Come up with a label like Dr. Vs or Bobby's Appollo Beach Food.
And the symbol has to gave to power plant smoke stacks or your favorite hot rod.
 
Some great tips here. I've been making my food for years. I've been trying to think of a way to finely slice the food to avoid the liquid as I feel it just adds nutrients without much to consume. I did RO/di rinse and press one batch. Came out very clean but was a pain to do.

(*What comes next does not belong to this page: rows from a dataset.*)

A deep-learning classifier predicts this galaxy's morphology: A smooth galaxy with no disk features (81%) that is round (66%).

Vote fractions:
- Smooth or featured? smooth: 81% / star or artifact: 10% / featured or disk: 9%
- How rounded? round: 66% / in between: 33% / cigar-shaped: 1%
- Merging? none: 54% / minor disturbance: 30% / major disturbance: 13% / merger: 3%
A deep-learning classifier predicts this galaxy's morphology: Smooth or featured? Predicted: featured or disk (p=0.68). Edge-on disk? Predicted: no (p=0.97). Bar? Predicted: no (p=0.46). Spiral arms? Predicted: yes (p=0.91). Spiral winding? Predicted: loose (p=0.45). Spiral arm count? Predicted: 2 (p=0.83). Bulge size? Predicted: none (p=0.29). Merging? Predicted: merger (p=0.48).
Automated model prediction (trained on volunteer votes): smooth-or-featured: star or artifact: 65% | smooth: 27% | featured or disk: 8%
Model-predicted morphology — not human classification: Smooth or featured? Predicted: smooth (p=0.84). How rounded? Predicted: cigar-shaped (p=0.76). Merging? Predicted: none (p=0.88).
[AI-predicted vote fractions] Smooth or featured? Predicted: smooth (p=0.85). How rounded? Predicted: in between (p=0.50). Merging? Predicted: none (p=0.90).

My Recipe is similar, but I am a huge fan of selcon; used it for 8 years and haven't had a single fish die to disease. Only lost fish due to my mistakes, aggression, and a couple refused to eat.
 
Nice diy fish and coral food, careful using bottled or bagged seafood as they contain phosphates or nitrates as a preservative, its the main reason I haven't tried making a few different recipes, that and I don't want to deal with the smell Lol

And sulfites or bleach... Buy fresh and read the labels. I've seen SumthinTriPhosphate as a preservative in prepackaged shrimp. Not sure what the sumthin was but the that's 3 more phosphates than I like to add.
Nice post BobbyV.
 
$ Tip - get your shrimp from a local bait shop - cheaper in most cases.

Jumbos are like $3/dozen. No preservatives and it doesn't get much fresher than live ones.

Rinse them well - a million stressed shrimp in 100 gal of water doesn't make for the most sanitary take home water.